Dr Mike Naughton, an academic and legal campaigner, said the Garbutt case ‘may be the most egregious miscarriage of justice stemming from the post office scandal’. He stressed that there was ‘no forensic evidence whatsoever’ linking Garbutt to the murder scene. He added: “There is just circumstantial evidence.
“There is no evidence of any fraud with money going to him. The evidence that led to the conviction has been discredited. I have never known another case where there is DNA on the murder weapon and that is not from the person sitting in prison.”
Key evidence against Garbutt that his wife died between 2.30am and 4.30am – not later as he claimed – is also being speculated upon. It was based on evidence given regarding her stomach contents and when she stopped digesting a fish and chip supper.
Dr Jennifer Miller, a botanist and specialist in digestion, told the jury at his trial that it was likely to be sometime from 2.30 am to 4.30 am. That did not correspond with Garbutt’s account of a robber coming into the post office at 8.30 am. Garbutt said the robber told him: “Don’t do anything stupid. We have got your wife.”
Dr David Rouse, a forensic pathologist, said that the time of death ‘should not have been that specific’. He says in the documentary that Diana’s time of death could have been later. Her mother Agnes Gaylor, 75, who made a public appeal for information three days after her daughter’s murder, has warned that Garbutt is ‘jumping on the bandwagon’ of the Horizon scandal in a bid to be freed.
But his supporters say that he is instead determined to find the real killers of his wife. His sister Sallie Wood recounts how he has spent years in his cell going through legal papers on the case.
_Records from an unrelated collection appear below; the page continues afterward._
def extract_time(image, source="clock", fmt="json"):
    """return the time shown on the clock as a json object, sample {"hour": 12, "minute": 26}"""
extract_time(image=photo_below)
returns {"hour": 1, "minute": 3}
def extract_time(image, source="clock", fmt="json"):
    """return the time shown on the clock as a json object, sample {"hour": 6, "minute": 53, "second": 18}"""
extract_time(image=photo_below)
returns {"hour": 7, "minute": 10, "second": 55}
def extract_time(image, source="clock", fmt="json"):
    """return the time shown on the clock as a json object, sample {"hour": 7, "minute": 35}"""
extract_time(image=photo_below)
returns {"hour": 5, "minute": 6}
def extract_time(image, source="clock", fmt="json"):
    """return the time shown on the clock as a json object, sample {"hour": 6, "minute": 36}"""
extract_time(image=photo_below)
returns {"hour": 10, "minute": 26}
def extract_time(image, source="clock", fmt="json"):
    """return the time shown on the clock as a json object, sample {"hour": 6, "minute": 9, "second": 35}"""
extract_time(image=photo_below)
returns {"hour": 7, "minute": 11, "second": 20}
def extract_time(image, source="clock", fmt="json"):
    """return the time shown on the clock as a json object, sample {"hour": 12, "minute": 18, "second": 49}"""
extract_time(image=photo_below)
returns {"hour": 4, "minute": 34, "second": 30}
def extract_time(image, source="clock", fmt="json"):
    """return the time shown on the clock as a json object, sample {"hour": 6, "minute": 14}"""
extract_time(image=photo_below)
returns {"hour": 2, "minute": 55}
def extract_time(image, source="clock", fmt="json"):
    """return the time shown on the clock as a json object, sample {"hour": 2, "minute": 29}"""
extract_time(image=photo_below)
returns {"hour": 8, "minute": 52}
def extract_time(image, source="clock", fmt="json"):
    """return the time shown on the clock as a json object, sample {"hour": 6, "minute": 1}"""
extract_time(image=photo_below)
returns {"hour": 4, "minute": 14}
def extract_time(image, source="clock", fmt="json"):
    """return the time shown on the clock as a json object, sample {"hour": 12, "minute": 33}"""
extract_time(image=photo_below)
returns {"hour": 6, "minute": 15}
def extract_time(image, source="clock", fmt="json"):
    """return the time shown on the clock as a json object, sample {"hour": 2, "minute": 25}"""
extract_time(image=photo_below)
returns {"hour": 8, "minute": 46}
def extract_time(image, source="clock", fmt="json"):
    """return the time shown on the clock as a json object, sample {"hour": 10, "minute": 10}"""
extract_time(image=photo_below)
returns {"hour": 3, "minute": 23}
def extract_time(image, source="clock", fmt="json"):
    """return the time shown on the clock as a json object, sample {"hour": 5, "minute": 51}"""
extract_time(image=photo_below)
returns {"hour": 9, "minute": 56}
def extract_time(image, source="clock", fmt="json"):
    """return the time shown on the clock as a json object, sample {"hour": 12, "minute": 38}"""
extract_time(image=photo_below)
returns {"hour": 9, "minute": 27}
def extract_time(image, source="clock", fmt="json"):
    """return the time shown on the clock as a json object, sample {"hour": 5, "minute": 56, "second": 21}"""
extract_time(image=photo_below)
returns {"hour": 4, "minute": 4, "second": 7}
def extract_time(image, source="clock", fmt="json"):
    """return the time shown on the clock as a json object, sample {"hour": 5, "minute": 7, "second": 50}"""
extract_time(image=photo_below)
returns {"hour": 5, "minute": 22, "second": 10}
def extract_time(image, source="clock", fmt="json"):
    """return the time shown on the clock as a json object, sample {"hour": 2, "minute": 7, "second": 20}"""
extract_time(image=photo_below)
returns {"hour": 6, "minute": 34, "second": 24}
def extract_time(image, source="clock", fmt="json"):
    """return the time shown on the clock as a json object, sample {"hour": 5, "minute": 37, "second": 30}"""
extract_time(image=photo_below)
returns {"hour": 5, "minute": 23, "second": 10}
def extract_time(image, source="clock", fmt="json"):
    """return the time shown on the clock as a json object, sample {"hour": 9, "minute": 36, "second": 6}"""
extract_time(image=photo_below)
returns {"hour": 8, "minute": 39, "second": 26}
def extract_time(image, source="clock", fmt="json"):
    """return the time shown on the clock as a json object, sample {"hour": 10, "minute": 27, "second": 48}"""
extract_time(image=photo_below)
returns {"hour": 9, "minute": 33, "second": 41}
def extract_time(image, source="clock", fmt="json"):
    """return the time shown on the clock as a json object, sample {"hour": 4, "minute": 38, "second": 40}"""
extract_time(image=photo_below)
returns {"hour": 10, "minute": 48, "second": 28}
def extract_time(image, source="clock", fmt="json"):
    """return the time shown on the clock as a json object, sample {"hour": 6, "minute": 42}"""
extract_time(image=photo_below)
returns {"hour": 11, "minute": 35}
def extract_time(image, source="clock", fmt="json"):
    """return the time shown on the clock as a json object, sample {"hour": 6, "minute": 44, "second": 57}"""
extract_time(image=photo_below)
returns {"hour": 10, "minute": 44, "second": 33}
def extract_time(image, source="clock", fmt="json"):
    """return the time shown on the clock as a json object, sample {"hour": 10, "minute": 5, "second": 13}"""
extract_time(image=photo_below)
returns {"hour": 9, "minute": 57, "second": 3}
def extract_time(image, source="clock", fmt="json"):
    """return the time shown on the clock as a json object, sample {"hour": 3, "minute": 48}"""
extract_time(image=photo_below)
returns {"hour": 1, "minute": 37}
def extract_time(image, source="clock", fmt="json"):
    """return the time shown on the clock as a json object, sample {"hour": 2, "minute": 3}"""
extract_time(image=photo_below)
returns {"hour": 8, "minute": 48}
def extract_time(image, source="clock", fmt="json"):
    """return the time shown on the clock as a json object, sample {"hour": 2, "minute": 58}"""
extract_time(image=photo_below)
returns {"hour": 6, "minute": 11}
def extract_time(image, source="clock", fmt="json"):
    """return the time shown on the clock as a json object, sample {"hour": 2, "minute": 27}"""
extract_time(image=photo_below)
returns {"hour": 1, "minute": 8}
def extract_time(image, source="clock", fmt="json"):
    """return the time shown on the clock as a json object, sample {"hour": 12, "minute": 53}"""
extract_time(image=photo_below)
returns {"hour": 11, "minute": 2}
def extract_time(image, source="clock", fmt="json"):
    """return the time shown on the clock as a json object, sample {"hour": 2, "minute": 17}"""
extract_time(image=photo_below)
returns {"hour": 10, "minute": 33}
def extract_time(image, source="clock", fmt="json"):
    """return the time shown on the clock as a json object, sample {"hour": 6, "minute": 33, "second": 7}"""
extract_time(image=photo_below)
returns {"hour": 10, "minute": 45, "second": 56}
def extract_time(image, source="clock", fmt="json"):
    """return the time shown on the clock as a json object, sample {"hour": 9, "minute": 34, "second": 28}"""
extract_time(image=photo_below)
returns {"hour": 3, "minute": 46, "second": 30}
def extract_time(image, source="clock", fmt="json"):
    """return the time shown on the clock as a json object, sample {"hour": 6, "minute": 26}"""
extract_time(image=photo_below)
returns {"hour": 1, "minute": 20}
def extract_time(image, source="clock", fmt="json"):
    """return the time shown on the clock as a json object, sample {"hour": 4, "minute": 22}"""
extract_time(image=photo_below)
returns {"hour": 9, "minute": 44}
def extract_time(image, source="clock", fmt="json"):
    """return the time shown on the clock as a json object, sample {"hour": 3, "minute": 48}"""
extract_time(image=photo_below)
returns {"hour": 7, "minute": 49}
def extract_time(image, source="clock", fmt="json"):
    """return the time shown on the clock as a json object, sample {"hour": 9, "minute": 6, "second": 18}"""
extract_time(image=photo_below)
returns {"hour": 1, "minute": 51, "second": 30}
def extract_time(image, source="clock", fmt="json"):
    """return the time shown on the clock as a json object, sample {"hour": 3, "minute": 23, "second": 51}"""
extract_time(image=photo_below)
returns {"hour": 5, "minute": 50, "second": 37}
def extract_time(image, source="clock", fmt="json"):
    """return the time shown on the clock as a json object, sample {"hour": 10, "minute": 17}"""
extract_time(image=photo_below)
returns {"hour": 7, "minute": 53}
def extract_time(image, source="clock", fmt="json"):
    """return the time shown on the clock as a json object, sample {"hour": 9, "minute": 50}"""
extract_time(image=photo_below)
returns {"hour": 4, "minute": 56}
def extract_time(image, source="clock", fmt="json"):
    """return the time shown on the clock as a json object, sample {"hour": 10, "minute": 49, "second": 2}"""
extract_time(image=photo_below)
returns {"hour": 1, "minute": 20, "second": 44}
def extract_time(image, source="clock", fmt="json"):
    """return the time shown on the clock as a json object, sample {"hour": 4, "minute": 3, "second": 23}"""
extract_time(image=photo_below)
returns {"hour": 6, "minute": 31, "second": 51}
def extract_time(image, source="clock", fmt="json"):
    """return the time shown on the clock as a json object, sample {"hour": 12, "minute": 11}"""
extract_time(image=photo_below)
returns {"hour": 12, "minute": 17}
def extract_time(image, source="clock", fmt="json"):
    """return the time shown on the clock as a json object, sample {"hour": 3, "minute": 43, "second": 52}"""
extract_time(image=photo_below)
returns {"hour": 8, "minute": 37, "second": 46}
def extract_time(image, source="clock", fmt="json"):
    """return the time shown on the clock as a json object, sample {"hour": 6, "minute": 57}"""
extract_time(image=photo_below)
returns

“He has never given up,” she said. “He is going to prove that there is someone out there who has done this.” Christine Elliott, one of Diana’s best friends, is also convinced of his innocence. She admits that she knew nothing of Diana being on a dating site, but wonders if it was to give her ego a boost, rather than to have an affair.
“The dating site was just people messaging her or liking her photo,” she said. “All I can think of is that she kind of needed a bit of an ego boost. Maybe her self esteem was struggling a little bit. I don’t know if Di did all the things that came out, but even if she did, he (Robin) would have forgiven her.”
His harrowing 999 call to police to report the robbery was played at his trial at Teesside crown court. Garbutt is heard saying to a paramedic that his wife is still ‘warm’, only to be told that rigor mortis has set in and that she has been dead for some time.
The prosecution argued that he was aware that the time of death would not fit in with his version of events; his friends and supporters are sure that it shows his shock at finding his wife dead.
Series director Louise Malkinson said that the documentary aimed to explore in detail the prosecution and defence cases in the trial of Robin Garbutt.
It features the account of Diana’s cousin Trevor Roberts, who admits that he was not sure of Garbutt’s guilt after listening to the evidence at the trial; he also gives his account of going to see Garbutt in prison.
“This is about Diana Garbutt,” said Louise. “If mistakes are made in an investigation then that is really devastating for her family. There are members of her family who sat through the trial and still did not think that Robin Garbutt was guilty.”
Another key witness, a post office customer, told of hearing a woman’s voice upstairs when he went into the shop at 6.45 am on the day she died, and Robin replying to her ‘Yes Di’ or ‘Yes darling’.
If that was Diana, then the evidence of transactions in the shop between then and 8.30 am confirm that he would not have had time to carry out the murder.
North Yorkshire Police have said they had nothing to add to the facts which had been set out during court proceedings, which ‘resulted in Robin Garbutt being sentenced to life’.
The CCRC confirmed that an application has been received in relation to this case and a review was underway.